== 文本

美国共同基金在股东诉讼中的使命(五):不参与股东诉讼成因分析
张骁华
律师
律师观点 原创文章

编译:张骁华


【摘要】本文旨在分析共同基金在股东诉讼中的行为。首先回顾股东诉讼的基本形式,以及此可能给共同基金投资者带来的好处。然后审查十大共同基金是否以及如何参与股东诉讼。本章介绍美国共同基金不参与股东诉讼成因,它考虑了法律障碍、结构性障碍、代理成本和冲突、循环问题以及不参与股东诉讼是共同基金显性偏好的可能性。


【关键词】共同基金 股东诉讼 估值诉讼


目录

一、法律障碍

二、结构性障碍

三、循环问题

四、代理人问题

(一)企业客户冲突

(二)一致行动条款问题

(三)费用结构导致激励减少


正文


上述实证分析最显著的结果是发现共同基金一般不参与股东诉讼。在对上述10年时间的研究里,共同基金只提起过一个估值诉讼,很少提起证券索赔,也从未参与过州法律上的信托责任诉讼。相比之下,养老基金经常因各种索赔而提起诉讼,对冲基金利用国家信托责任诉讼作为激进干预的杠杆,个人复讼提出了大量索赔。虽然并不能得出如果共同基金投资者提起所有这些诉讼就会从中受益的结论,但有许多错失机会的例子。最明显的是,针对瓦伦特制药、美国国家金融服务公司、泰科公司、巴西石油和美国房地产资本公司的索赔只引起了样本中少数几个基金家族的注意;其他有资格起诉苏的基金则错过了可能的大额退出和解协议。


数据也不表明,共同基金只是在搭便车,让别人去做艰苦的诉讼工作,而自己却能从中获益。共同基金历来都有在集体诉讼结束时未能获得和解收益的情况。此外,共同基金没有做出明显的努力来引导此类诉讼的进行或防止诉讼代理成本浪费公司资产。换句话说,除了极少数例外,共同基金参与股东诉讼的方式基本上与理性冷漠的股东相同,即置身事外。


研究样本中的共同基金持有的大量股票,上述结果令人惊讶。例如,截至2016年3月,先锋基金至少持有1855家上市公司5%的股份。如此规模的股权应该会为参与可能导致股东补偿的诉讼提供强大的动力。它还将使该基金有能力决定诉讼结果,并在有兴趣的情况下控制诉讼代理成本。


此外,共同基金趋于多元化,这使得它们在诉讼和治理中不断扮演角色。因为他们可以预料到类似的问题将在他们的投资组合中反复出现,他们应该有强大的动机使用诉讼来实现投资组合范围的威慑和治理利益。如果股东的诉讼能阻止不良行为,共同基金将在其广泛的投资组合中获益。此外,共同基金有限的退出选择应增加利用诉讼实施威慑和治理改革的可取性。大型指数基金提供商尤其如此。正如先锋基金前首席执行官比尔•麦克纳布所言:指数基金经理必须和其他人一样关心,甚至比其他人更关心。我们本质上永远持有股票,因为我们不能卖掉某一指数上的股票。指数基金有另一个理由起诉股东并获得赔偿:结算收益的流入可以成为基金的收入来源,使它们能够减少向投资者收取的费用,从而吸引更多的资金流入。

====
== 数据记录

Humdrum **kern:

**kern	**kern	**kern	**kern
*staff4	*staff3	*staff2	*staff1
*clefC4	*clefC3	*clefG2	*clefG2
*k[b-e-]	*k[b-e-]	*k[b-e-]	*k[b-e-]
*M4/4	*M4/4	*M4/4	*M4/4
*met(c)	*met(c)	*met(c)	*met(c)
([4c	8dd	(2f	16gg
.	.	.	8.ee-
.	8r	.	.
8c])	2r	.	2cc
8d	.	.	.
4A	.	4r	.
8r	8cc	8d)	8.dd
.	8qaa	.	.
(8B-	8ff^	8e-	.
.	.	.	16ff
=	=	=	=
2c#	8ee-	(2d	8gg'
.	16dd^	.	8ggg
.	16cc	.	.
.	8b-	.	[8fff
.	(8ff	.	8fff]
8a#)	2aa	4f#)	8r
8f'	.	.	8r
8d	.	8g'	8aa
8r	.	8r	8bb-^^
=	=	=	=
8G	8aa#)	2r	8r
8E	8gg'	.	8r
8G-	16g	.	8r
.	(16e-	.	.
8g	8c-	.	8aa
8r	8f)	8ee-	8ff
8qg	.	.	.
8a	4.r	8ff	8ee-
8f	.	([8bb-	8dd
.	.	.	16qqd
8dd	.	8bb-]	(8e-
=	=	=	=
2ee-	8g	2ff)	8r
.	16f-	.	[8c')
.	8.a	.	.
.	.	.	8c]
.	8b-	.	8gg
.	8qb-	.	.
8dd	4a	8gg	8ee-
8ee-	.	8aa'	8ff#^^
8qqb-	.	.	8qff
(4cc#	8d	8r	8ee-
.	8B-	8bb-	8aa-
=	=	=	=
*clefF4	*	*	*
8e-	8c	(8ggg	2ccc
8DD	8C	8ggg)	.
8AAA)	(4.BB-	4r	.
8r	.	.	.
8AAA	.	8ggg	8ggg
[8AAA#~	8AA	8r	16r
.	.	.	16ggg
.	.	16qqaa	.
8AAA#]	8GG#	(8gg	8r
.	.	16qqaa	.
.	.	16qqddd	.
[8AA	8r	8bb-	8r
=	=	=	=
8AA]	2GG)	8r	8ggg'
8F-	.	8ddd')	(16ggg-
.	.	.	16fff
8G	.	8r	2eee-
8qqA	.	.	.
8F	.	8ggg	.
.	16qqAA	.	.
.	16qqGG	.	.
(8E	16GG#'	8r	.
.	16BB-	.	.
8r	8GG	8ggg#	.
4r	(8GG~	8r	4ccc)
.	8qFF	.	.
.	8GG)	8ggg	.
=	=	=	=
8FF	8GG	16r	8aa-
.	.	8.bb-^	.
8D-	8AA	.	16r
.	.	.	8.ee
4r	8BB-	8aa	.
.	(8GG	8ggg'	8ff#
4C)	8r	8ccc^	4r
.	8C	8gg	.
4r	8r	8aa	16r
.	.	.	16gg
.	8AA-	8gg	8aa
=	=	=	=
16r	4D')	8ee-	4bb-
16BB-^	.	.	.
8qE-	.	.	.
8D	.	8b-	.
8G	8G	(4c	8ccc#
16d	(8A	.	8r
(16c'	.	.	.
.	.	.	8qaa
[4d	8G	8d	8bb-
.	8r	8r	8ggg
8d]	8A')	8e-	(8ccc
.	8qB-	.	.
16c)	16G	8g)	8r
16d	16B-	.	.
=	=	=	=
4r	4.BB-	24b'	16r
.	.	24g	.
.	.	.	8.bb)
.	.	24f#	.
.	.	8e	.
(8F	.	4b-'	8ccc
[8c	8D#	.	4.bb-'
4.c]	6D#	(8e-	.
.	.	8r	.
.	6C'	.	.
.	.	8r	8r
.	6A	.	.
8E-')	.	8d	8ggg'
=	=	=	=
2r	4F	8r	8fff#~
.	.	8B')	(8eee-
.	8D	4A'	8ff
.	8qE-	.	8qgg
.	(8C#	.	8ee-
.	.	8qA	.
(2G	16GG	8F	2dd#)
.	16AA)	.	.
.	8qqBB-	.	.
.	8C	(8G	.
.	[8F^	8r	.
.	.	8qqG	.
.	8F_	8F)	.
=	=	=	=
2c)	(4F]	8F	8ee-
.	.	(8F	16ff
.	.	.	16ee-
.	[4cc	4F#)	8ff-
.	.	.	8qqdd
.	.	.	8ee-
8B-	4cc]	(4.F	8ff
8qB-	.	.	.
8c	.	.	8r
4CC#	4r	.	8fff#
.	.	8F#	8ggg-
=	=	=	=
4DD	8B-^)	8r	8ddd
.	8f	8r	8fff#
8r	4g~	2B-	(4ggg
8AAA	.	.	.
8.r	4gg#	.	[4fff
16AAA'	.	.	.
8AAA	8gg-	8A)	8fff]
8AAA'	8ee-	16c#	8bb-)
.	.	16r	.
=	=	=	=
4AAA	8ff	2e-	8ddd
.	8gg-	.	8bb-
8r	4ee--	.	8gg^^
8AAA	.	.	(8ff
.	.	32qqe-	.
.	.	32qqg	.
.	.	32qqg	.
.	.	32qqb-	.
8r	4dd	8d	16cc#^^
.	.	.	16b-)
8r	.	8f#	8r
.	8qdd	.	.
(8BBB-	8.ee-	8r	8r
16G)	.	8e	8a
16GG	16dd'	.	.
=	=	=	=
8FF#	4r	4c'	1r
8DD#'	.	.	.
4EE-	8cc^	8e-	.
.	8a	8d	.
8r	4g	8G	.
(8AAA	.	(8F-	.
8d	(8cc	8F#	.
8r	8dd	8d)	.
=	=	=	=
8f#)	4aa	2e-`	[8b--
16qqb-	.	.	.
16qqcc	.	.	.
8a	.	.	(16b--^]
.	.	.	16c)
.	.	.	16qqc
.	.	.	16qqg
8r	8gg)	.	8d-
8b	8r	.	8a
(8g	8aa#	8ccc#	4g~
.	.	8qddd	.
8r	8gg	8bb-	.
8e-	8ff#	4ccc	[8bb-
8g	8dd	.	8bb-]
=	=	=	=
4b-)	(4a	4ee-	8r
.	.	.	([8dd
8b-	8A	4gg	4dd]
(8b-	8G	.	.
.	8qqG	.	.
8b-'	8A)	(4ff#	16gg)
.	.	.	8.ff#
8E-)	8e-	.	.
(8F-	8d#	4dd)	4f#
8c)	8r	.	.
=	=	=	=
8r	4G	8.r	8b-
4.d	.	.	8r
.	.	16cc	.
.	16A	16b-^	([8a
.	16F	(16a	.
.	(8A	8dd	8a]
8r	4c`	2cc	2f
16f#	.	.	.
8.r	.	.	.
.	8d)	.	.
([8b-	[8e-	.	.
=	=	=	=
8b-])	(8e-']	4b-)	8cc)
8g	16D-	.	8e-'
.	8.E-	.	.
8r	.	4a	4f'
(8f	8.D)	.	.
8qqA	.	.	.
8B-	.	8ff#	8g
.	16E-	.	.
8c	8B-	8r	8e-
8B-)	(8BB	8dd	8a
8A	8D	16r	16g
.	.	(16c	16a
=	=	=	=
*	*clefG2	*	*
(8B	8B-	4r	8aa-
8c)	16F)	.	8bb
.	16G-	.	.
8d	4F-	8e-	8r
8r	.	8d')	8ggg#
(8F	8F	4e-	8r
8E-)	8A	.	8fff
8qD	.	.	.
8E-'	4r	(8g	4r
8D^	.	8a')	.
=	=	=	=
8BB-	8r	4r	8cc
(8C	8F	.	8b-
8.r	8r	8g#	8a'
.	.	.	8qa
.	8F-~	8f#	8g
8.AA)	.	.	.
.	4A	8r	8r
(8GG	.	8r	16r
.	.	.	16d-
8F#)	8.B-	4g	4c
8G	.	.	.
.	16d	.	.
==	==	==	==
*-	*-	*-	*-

====

> _任务说明_
你能从这篇谈美国共同基金为何不参与股东诉讼的文章最后一句之后接着写下去吗？ 作答时用不到这些数据。

> _书面回答_
然而,研究发现,积极管理和指数化的共同基金一般不会利用诉讼杠杆来影响投资组合公司的治理。为什么不呢?下面阐述共同基金未能参与股东诉讼的可能原因。它考虑了法律障碍、结构性障碍、代理成本和冲突、循环问题以及不参与股东诉讼是共同基金显性偏好的可能性。


一、法律障碍


有可能某些类型的股东主张存在实质性的法律障碍,阻止共同基金发挥主导作用。例如,10b-5索赔既要求索赔人是基础证券的买方或卖方,又要求索赔人依赖被告在证券交易中的虚假陈述,这两种情况都可能给指数基金带来特别的困难。作为长期投资者,指数基金对相关企业的大部分投资都是在被告做出虚假陈述之前获得的,直到真相大白为止。换句话说,指数基金通常是持有者,而不是买家或卖家,因此他们的大部分投资组合可能没有资格提出10b-5索赔。


然而,即使是指数基金也参与了重大的交易活动。指数基金定期调整其投资组合,使其持有的股票与所跟踪的指数保持一致,并买卖股票,以管理资金进出基金。因此,尽管他们管理的大部分资产可能不会在相关期间进行交易,但大型指数基金很可能会在该期间至少进行一些交易。因此,指数基金很可能参与了几乎所有的索赔。


那么信赖利益呢?如果指数基金的交易是为了调整其投资组合,或为满足投资者买进或卖出该基金而进行的,那么它可能很难确定其交易是依赖于投资组合公司的潜在错误陈述。这种说法可能是,任何此类交易的动机是该公司在指数中的比例代表权,而不是该公司所说或做的任何事情。这样的论点似乎可以从系统上反驳信赖利益论,至少对指数基金来说是这样。


虽然我们承认这一论点使得信赖利益存在争议,但我们也认为,基于市场上的欺诈动态,指数基金有强有力的回应。投资组合公司的股价决定了它在指数中的代表比例。因此,如果欺诈导致价格上涨,通常会导致某只证券在指数中的比例过高。因此,基金根据某一证券在指数中的比例代表权购买股票时,可能会比由于证券价格的欺诈性通货膨胀(或通货紧缩)而购买该证券的更多(或更少)。这只是信赖利益链条上的又一环。基金可能不会直接依赖价格进行交易,但他们会依赖证券在指数中所占的比例,而这一比例是由价格决定的。因此,欺诈行为对指数基金投资的影响不亚于以价格为基础进行交易的活跃投资者。信赖要求可能不会构成有意义的障碍。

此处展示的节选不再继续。